The history of dry pasta begins with the Arab domination of Sicily. It was 1154, when the Arab geographer Edrisi mentioned “a food of flour in the form of threads”, the “triyah” prepared in Trabia (now Palermo). From Sicily the pasta thus prepared was then exported to the continent. Also according to the Arab geographer, already in the mid-1100s in Sicily and in particular in the area of ​​Trabia so much pasta was produced that it was exported “in all parts, in Calabria and in other Muslim and Christian countries and many loads of ships “. Dried pasta was suitable for keeping for a long time and therefore was easily preserved during travel. Pasta will become mass food only in the seventeenth century and out of necessity: the very serious famine that broke out in the Kingdom of Naples combined with the demographic overcrowding led the Neapolitans to starve: they could no longer buy meat but not even bread. Thus the population began to feed themselves with pasta which in the meantime had become cheaper thanks to the invention of new tools that made production easier and faster, namely the “gramola” and the “torchio”.

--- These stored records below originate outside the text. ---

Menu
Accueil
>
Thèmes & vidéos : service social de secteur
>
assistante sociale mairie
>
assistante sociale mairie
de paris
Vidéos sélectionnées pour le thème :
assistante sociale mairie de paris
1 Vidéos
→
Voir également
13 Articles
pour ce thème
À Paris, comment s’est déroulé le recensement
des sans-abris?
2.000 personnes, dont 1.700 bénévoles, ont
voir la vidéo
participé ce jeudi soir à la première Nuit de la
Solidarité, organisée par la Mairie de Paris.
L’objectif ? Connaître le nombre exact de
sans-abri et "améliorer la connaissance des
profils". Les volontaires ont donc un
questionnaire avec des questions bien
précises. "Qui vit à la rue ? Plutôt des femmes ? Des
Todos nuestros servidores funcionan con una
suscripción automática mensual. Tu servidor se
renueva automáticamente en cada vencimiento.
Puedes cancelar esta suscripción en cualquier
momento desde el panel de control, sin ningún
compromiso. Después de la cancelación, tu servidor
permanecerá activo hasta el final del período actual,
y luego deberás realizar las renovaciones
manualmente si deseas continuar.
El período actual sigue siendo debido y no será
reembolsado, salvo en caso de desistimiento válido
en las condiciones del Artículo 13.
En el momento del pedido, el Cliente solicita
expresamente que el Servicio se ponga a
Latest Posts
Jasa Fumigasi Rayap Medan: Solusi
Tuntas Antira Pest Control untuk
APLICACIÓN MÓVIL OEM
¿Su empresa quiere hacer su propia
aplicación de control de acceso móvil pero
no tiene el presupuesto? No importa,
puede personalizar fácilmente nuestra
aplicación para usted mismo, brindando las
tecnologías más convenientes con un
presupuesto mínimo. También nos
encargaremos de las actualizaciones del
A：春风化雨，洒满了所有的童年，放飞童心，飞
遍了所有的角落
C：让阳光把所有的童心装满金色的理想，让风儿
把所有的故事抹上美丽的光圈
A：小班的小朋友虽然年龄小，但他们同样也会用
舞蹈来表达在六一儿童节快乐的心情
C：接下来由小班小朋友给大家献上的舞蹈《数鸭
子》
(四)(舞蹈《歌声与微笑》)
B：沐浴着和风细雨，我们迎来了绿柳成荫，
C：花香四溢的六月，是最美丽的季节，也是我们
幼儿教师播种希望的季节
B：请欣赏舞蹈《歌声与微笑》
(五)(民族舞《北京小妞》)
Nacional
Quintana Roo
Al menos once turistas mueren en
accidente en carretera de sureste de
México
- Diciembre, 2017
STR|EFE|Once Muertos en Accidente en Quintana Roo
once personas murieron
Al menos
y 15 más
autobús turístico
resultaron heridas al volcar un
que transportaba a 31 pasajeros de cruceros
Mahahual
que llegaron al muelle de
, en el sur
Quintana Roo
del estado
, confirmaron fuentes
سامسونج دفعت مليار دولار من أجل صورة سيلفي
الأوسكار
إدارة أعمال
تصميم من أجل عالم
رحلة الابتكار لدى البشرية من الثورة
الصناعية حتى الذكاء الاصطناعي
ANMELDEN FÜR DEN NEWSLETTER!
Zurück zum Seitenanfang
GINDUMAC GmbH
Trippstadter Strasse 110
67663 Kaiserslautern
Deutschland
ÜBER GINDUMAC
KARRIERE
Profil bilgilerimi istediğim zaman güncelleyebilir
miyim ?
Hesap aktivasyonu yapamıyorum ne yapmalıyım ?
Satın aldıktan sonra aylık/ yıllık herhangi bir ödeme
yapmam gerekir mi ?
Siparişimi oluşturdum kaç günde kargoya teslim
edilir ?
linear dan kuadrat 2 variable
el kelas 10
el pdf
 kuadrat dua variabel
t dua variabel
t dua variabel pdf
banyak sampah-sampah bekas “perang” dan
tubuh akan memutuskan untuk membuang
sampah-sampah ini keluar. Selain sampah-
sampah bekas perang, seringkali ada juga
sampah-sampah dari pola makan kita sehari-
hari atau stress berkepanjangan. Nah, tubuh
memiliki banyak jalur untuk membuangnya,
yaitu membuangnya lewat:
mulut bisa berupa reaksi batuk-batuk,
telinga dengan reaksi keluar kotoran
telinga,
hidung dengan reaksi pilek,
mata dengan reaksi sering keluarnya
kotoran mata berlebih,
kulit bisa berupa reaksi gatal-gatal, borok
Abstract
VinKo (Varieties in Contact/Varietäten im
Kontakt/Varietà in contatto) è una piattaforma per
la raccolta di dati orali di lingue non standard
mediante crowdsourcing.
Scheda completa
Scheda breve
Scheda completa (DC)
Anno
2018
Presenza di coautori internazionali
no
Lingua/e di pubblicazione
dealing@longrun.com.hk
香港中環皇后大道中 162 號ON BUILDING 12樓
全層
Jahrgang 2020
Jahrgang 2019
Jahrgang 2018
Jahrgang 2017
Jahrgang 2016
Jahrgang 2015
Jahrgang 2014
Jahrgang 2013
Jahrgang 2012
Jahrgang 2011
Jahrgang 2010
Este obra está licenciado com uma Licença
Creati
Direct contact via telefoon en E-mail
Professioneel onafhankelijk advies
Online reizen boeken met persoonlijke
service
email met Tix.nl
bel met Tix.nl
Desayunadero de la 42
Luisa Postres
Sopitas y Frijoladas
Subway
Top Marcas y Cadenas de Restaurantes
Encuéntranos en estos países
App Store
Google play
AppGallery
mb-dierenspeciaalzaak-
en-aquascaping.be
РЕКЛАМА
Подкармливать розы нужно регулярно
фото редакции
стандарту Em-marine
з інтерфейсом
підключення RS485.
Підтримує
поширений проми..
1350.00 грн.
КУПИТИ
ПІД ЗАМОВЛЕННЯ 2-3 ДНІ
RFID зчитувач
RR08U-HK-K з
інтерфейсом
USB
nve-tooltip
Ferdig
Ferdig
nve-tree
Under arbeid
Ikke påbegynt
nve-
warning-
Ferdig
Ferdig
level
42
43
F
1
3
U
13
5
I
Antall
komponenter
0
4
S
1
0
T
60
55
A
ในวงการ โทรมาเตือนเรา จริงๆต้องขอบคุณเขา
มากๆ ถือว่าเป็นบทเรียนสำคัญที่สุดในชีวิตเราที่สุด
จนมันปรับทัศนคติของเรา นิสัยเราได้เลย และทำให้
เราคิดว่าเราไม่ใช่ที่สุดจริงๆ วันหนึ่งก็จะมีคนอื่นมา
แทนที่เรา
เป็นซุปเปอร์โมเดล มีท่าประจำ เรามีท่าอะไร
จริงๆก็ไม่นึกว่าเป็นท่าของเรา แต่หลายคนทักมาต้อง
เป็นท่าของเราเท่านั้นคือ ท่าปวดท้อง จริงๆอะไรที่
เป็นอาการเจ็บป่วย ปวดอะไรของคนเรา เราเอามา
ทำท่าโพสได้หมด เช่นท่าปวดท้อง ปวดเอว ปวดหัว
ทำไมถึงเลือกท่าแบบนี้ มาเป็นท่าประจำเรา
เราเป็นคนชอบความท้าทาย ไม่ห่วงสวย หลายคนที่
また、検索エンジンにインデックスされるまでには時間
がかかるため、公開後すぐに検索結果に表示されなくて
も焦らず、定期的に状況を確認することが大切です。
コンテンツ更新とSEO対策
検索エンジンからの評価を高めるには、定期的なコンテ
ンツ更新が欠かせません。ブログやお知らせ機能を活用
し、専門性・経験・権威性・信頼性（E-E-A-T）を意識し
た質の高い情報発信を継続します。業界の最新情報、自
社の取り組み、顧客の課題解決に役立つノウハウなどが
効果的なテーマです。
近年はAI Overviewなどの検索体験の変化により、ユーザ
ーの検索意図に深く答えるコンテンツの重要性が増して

While the Etruscan-Roman “lagana” was baked in the oven together with its condiment, in the Middle Ages the new custom was launched, which has continued to this day, of boiling pasta in water, broth and sometimes milk.

Today dry pasta is widespread all over the world and there are different formats, from the most classic and famous spaghetti, penne rigate, tortiglioni, fusilli, farfalle, up to more particular shapes such as the typical Apulian orecchiette. One of the best known combinations for dry pasta are spaghetti with tomato sauce, a true Italian symbol in the world. A very simple dish but difficult in its preparation, as it is necessary to use the few ingredients that are needed to give that typical Italian flavor.

A curiosity about the processing of dry pasta is the “trafilatura” and its importance. “Trafilatura” is the preparation phase in which the dough is placed in a cavity with the desired shape and cut into the desired length. There are two types of “trafilatura”, bronze and Teflon. The bronze “trafilatura” guarantees a rougher pasta that captures the sauce well, but also absorbs more water during cooking; Teflon “trafilatura” allows the pasta to withstand cooking better.